The topic of consumer credit has become increasingly relevant in the e-commerce sector as new players and evolving consumer demand for these solutions continue to shape the sector. The proposed new rules, and particularly changes to the scope of the existing directive, will therefore have an impact on the sector.

The revised rules aim to broaden the scope of products that will have to comply with stricter lending obligations, provide new ways of disclosing information digitally and improve rules that assess the creditworthiness of consumers. For instance, buy-now-pay-later products, small loans below €200 and credit agreements up to €100,000 would be subjected to compliance obligations. Furthermore, the new provisions would include additional type of credit agreements such as loans offered through crowd-lending platforms (online financing that connects people willing to loan money to others), credit agreements with a three-month credit repayment requirement and insignificant payable charges, overdraft facilities with a one-month credit repayment requirement and leasing agreements.

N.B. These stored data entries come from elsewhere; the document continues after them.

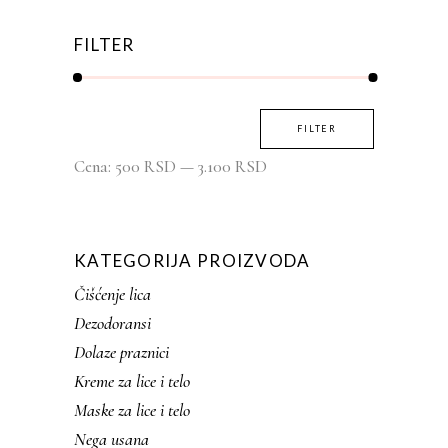
FILTER
Minimalna
Maksimalna
FILTER
cena
cena
Cena:
500 RSD
—
3.100 RSD
KATEGORIJA PROIZVODA
Čišćenje lica
Dezodoransi
Dolaze praznici
Kreme za lice i telo
Maske za lice i telo
Nega usana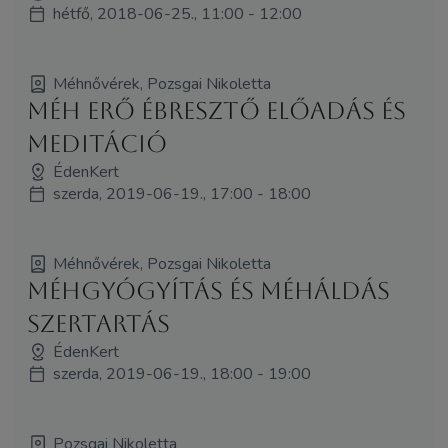
hétfő, 2018-06-25., 11:00 - 12:00
Méhnővérek, Pozsgai Nikoletta
Méh Erő Ébresztő előadás és
meditáció
ÉdenKert
szerda, 2019-06-19., 17:00 - 18:00
Méhnővérek, Pozsgai Nikoletta
Méhgyógyítás és MéhÁldás
szertartás
ÉdenKert
szerda, 2019-06-19., 18:00 - 19:00
Pozsgai Nikoletta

In addition, the Directive wants to strengthen the rules with which creditworthiness of consumers is assessed to tackle the risk of over-indebtedness. To improve consumers’ financial literacy, Member States would be required to promote financial education (e.g. on products sold digitally) and to ensure debt advice is made available to consumers. The proposal also includes a ban on tying practices and unsolicited sale of credit and forbids the use of pre-ticked boxes while it aims to encourage the fixing caps on interest rates (already present in several EU countries).

The proposal is now under discussion and scrutiny in the European Parliament and in the Council of the EU and it is expected to enter into force by 2024.